* [Exercise instructions]: Retype every line of text in the rows below without changing a word, and leave the pictures out of your answer.

Page images and extracted text:
=== Begin Enclosure ===

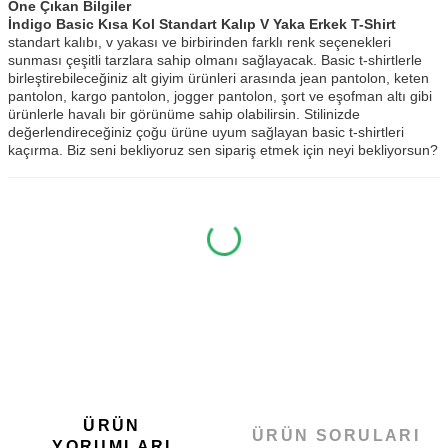
Öne Çıkan Bilgiler
İndigo Basic Kısa Kol Standart Kalıp V Yaka Erkek T-Shirt
standart kalıbı, v yakası ve birbirinden farklı renk seçenekleri
sunması çeşitli tarzlara sahip olmanı sağlayacak. Basic t-shirtlerle
birleştirebileceğiniz alt giyim ürünleri arasında jean pantolon, keten
pantolon, kargo pantolon, jogger pantolon, şort ve eşofman altı gibi
ürünlerle havalı bir görünüme sahip olabilirsin. Stilinizde
değerlendireceğiniz çoğu ürüne uyum sağlayan basic t-shirtleri
kaçırma. Biz seni bekliyoruz sen sipariş etmek için neyi bekliyorsun?
ÜRÜN
ÜRÜN SORULARI
YORUMLARI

=== End Enclosure ===

* [Completed exercise]:
Öne Çıkan Bilgiler
İndigo Basic Kısa Kol Standart Kalıp V Yaka Erkek T-Shirt
standart kalıbı, v yakası ve birbirinden farklı renk seçenekleri
sunması çeşitli tarzlara sahip olmanı sağlayacak. Basic t-shirtlerle
birleştirebileceğiniz alt giyim ürünleri arasında jean pantolon, keten
pantolon, kargo pantolon, jogger pantolon, şort ve eşofman altı gibi
ürünlerle havalı bir görünüme sahip olabilirsin. Stilinizde
değerlendireceğiniz çoğu ürüne uyum sağlayan basic t-shirtleri
kaçırma. Biz seni bekliyoruz sen sipariş etmek için neyi bekliyorsun?
ÜRÜN
ÜRÜN SORULARI
YORUMLARI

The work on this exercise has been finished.